::: Supplied passage

System shown in figure is released from rest with the spring at natural length. Pulley and spring is massless and friction is absent everywhere. The speed (in m/s) of 5kg  block when 2kg  block leaves the contact with ground is (Take force constant of spring $k=40\mathrm{N}/\mathrm{m}\text{ and }g=10\mathrm{m}/{\mathrm{s}}^2,\sqrt{2}=1.414$)

2kg block will leave the contact if   $T=mg \left(here m=2\text{\hspace{0.17em}kg}\right)$
Also,  $T=k{x}_0$

$\Rightarrow x_0=\frac{1}{2}m$
    From energy conservation for system 
Decrease in gravitational potential energy = Increase in spring potential energy + Increase in kinetic energy
$mgx=\frac{1}{2}k{x}^2+\frac{1}{2}m{v}^2$
where  $m=5\text{\hspace{0.17em}kg},x=\frac{1}{2}\text{meter},k=40\text{N}/\text{m}$
$\begin{array}{l}\Rightarrow 5\times 10\times \frac{1}{2}=\frac{1}{2}\times 40\times {\left(\frac{1}{2}\right)}^2+\frac{1}{2}\times 5v^2\\ \Rightarrow 40=5v^2\\ \Rightarrow v^2=8\\ \Rightarrow v=2\sqrt{2}\end{array}$
Therefore, the correct answer is 2.83

::::::
::: Records

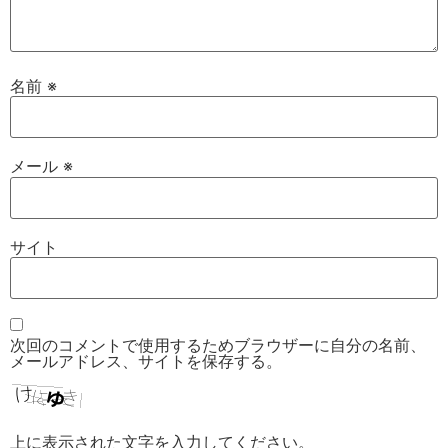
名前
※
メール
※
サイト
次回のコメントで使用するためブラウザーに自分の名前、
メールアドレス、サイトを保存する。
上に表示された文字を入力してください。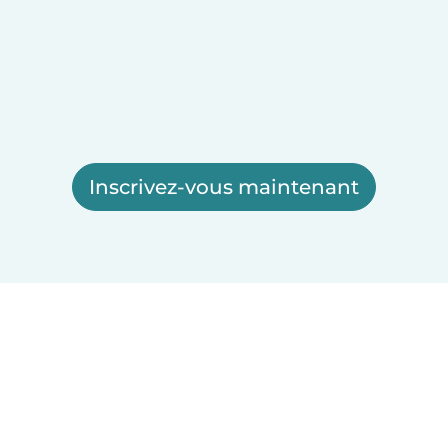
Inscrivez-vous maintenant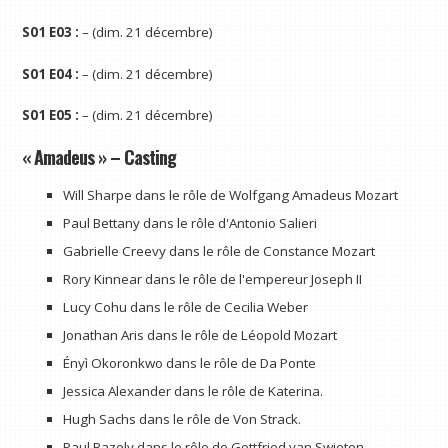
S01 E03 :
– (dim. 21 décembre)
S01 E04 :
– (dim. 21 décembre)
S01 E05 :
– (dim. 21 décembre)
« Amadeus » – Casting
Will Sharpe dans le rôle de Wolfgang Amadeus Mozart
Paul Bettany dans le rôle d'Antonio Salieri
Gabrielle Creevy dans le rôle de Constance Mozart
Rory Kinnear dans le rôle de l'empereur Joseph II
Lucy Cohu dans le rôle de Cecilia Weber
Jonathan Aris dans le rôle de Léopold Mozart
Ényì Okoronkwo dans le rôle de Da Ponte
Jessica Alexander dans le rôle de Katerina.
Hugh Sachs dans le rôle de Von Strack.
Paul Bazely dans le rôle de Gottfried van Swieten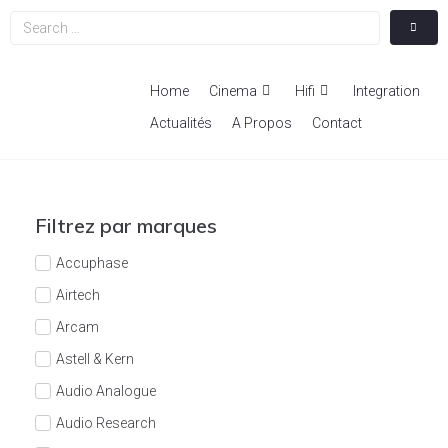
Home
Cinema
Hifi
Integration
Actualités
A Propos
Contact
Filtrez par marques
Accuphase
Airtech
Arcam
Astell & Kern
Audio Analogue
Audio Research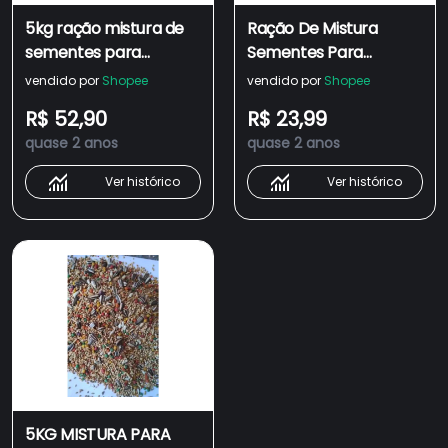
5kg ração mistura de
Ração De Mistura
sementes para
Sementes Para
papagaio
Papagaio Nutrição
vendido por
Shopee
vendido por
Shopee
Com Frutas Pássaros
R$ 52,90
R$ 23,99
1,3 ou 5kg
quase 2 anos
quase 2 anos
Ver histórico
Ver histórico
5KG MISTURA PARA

::::::

Exercise —
In the spring-and-pulley problem, what speed does the solution give for the 5 kg block when the 2 kg block leaves the ground?

Finished exercise —
2.83 m/s